The chance rediscovery occurred in the basement of a rooming house in Medford, Massachusetts, when the property owner’s children recognized the oars’ potential value and saved them from being unceremoniously thrown out. They’ve been in the family’s private collection ever since, and this auction marks the first time the oars have ever been made publicly available.
“THESE TROPHY OARS MARK THE BEGINNING OF AMERICAN INTERCOLLEGIATE SPORTS, AND STAND AS A SIGNIFICANT RELIC OF AMERICAN HISTORY. THESE ICONS OF SPORT PREDATE THE CIVIL WAR, AND THEIR INCREDIBLE CHANCE REDISCOVERY FOUR DECADES AGO SAVED THEM FROM BEING LOST FOREVER.”
“Sotheby’s holds a longstanding track record of offering the most important sports artifacts, and we’re thrilled to once again present for sale a landmark piece of American sports history,” says Austin.

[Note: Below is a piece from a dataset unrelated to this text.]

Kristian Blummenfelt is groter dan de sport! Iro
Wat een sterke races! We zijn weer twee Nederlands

Indeed, past sales have included the Olympic Manifesto - the foundational document outlining the birth of the modern Olympic Games - for $8.8 million, a record for any piece of sports memorabilia; James Naismith’s The Founding Rules of Basketball for $4.3 million; and a pair of Michael Jordan’s game-worn Nike Air Ships for $1.47 million, an all-time high for a pair of sneakers at auction. Made of black walnut with engraved silver plaques, the 1852 Harvard-Yale Regatta Trophy Oars are expected to sell for between $3-$5 million.
Through a partnership with The Armoury of St. James’s, which specializes in unusual ceremonial and royal presentation items dating from the nineteenth and early twentieth centuries, Rowing Blazers offers our own collection of rowing-related prize oars and medals.
Sotheby’s auction of the 1852 Trophy Oars ends tomorrow, May 24th.